After 10-15 seconds data is loaded and shows correctly. However, when I stop the simulator and restart the app in simulator, although I save the document as seen in below code, and I use the same fetch results controller setup (and request) the table view shows empty, it is movable in this case (The document state shows open and normal at this stage and file path is same, I checked... It seems like neither autosave nor explicit saveForOverwriting I use work... Or is it something else? I tried a lot of things and I'll go crazy soon. I think it has something to do with my multithreading.
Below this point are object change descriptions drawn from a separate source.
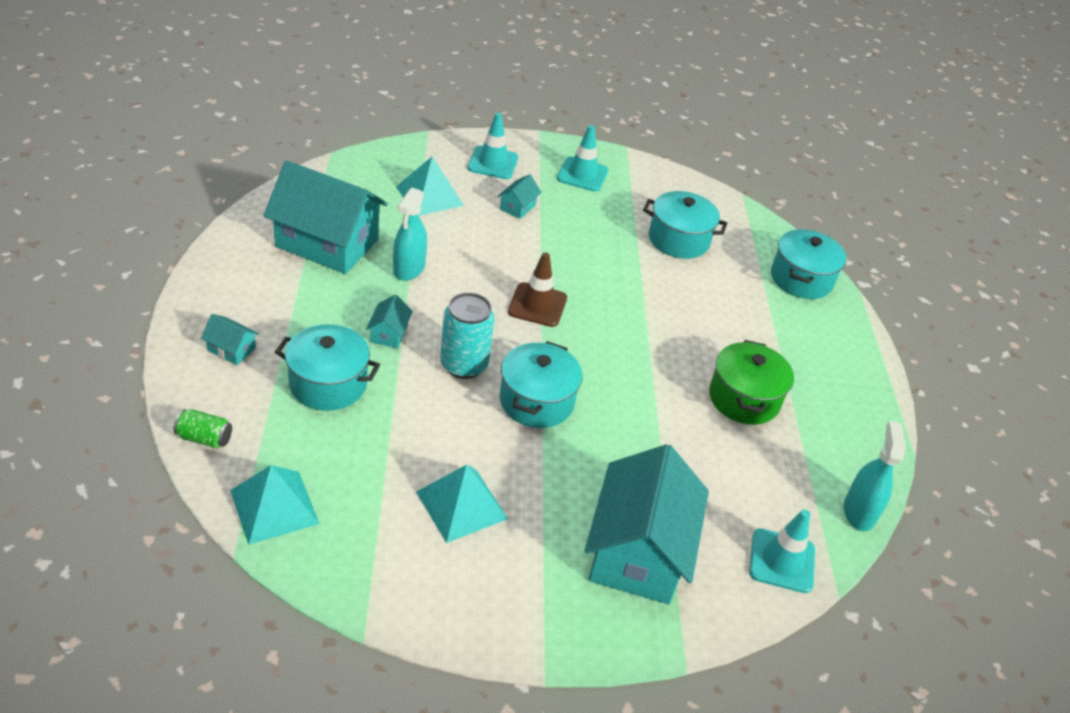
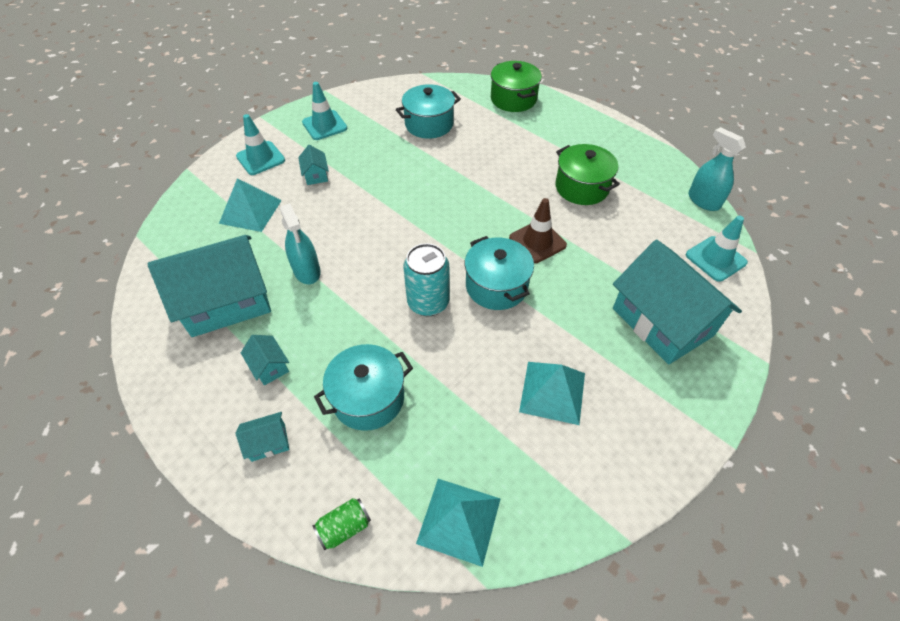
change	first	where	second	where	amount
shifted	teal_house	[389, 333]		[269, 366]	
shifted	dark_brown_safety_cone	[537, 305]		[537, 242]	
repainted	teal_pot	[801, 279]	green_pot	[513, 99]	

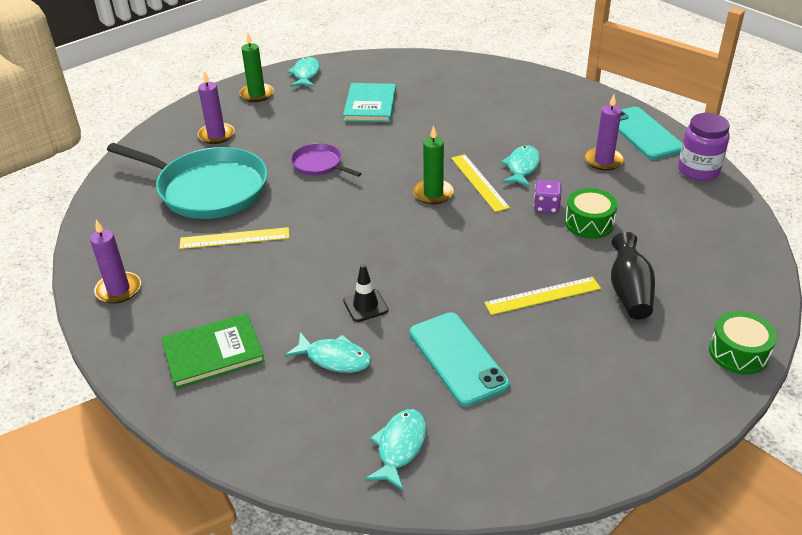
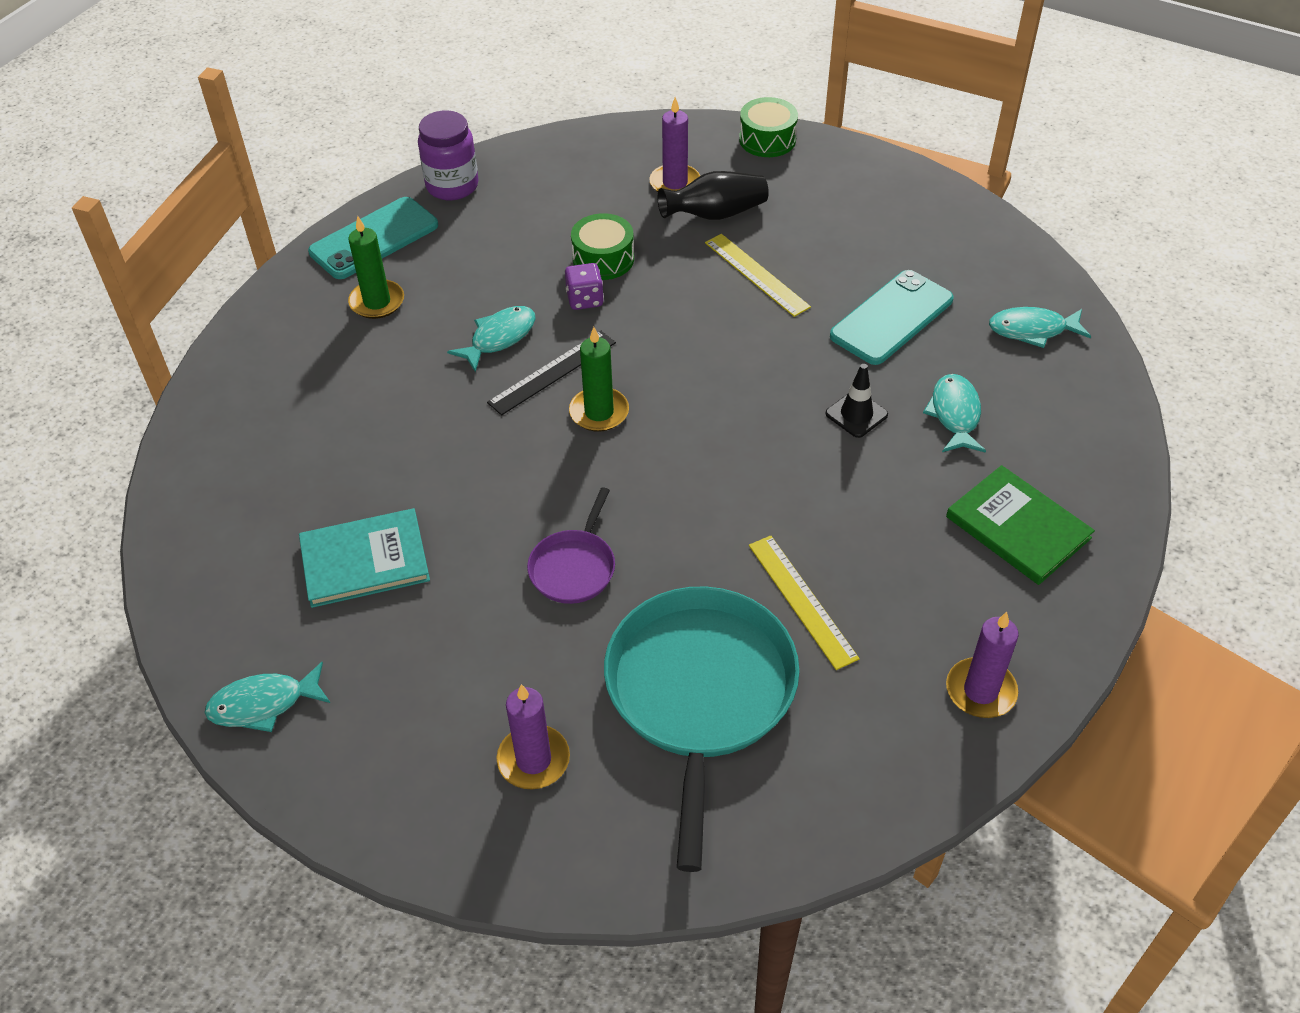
change	first	where	second	where	amount
shifted	green_wax_candle	[257, 94]		[377, 302]	
repainted	golden_straightedge	[479, 182]	black_straightedge	[552, 372]	
rotated	teal_fish	[522, 167]		[499, 338]	135 degrees clockwise
shifted	purple_wax_candle	[603, 161]		[675, 183]	

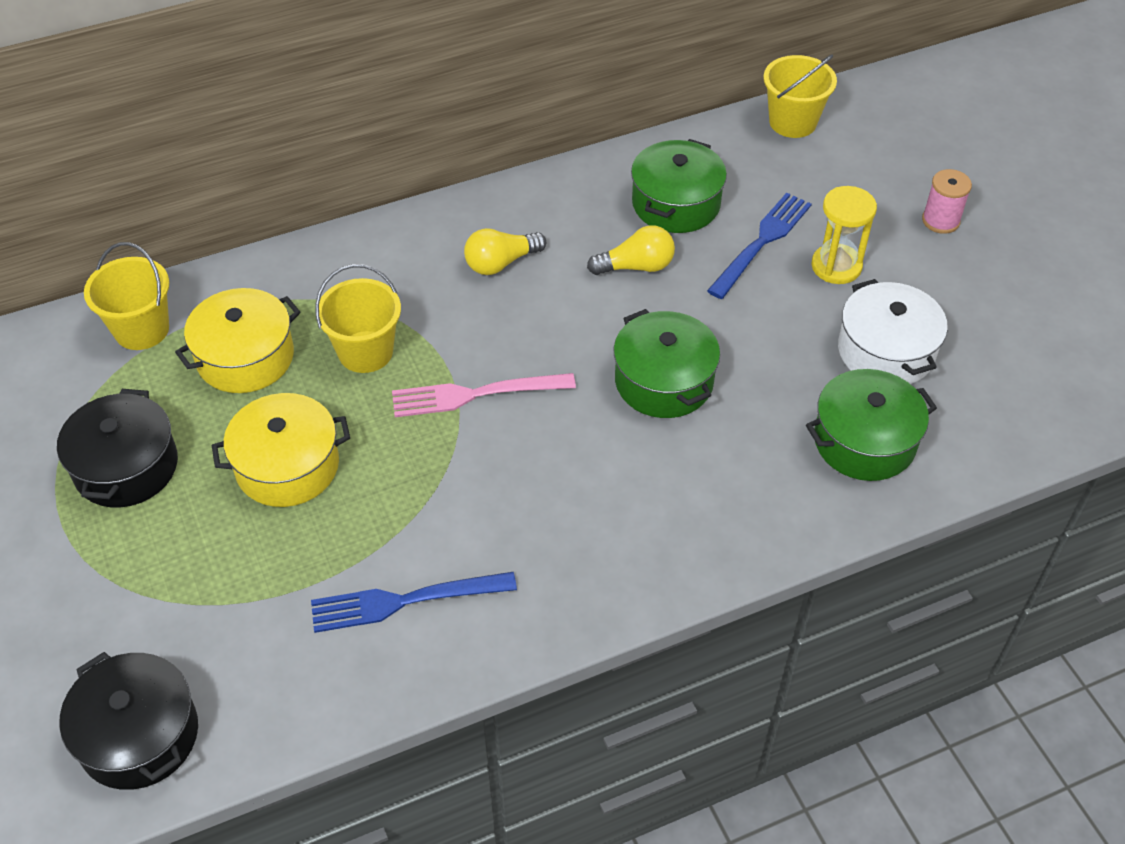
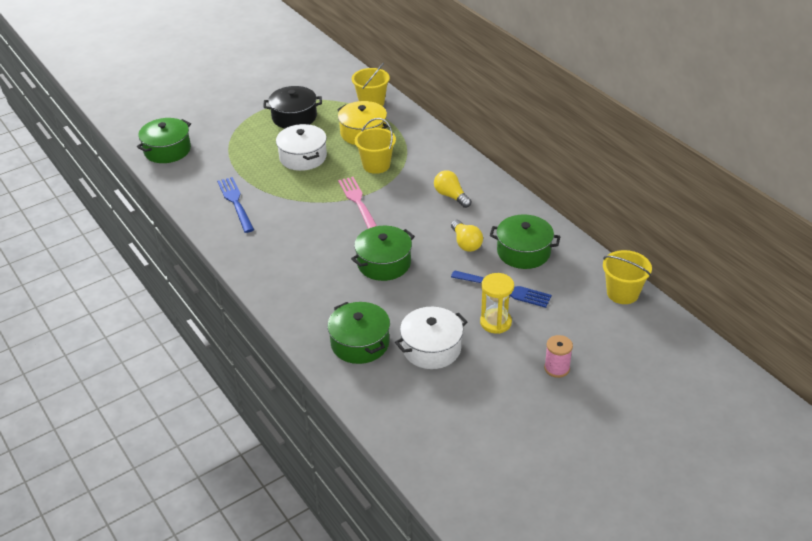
change	first	where	second	where	amount
repainted	black_pot	[138, 735]	green_pot	[167, 150]	
repainted	golden_pot	[287, 466]	pure_white_pot	[303, 157]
self.managedObjectNames is the array property in the table view and I set it from the TXT file during my table view's loadView:
Is there anybody out there who can show the mistake here? Is it that I give self.managedObjectNames in the method of entity creation category.
Thanks!
- (void)fetchDataIntoDocument:(UIManagedDocument *)document {
dispatch_queue_t fetchQ = dispatch_queue_create("Data fetcher", NULL);
dispatch_async(fetchQ, ^{
[document.managedObjectContext performBlock:^{
for (int i = 0; i < 26854; i++) {
[managedObject managedObjectWithId:[NSNumber numberWithInt:i] andArray:self.managedObjectNames inManagedObjectContext:document.managedObjectContext];
}
// NSLog(#"Save baby!!?");
[document saveToURL:document.fileURL forSaveOperation:UIDocumentSaveForOverwriting completionHandler:nil];
}];
});
dispatch_release(fetchQ);
}
The reason why your UI is blocked for 10-15 seconds is because the document.managedObjectContext has been created with NSMainQueueConcurrencyType. That means that the performBlock: method will be executed on the main queue.
Creating the fetchQ in your code does not have any reason. It would have a reason if fetching of data would take some considerable amount of time but adding them would be fast (e.g. creating/modifying only few objects):
dispatch_async(fetchQ, ^{
// fetch data here (e.g. fetchAttribute may take few seconds)
NSString *attribute = fetchAttribute();
[document.managedObjectContext performBlock:^{
MyObject *o;
o = [NSEntityDescription insertNewObjectForEntityForName:#"MyObject"
inManagedObjectContext:document.managedObjectContext];
o.myAttribute = attribute;
}];
});
However I don't know answer to your main question.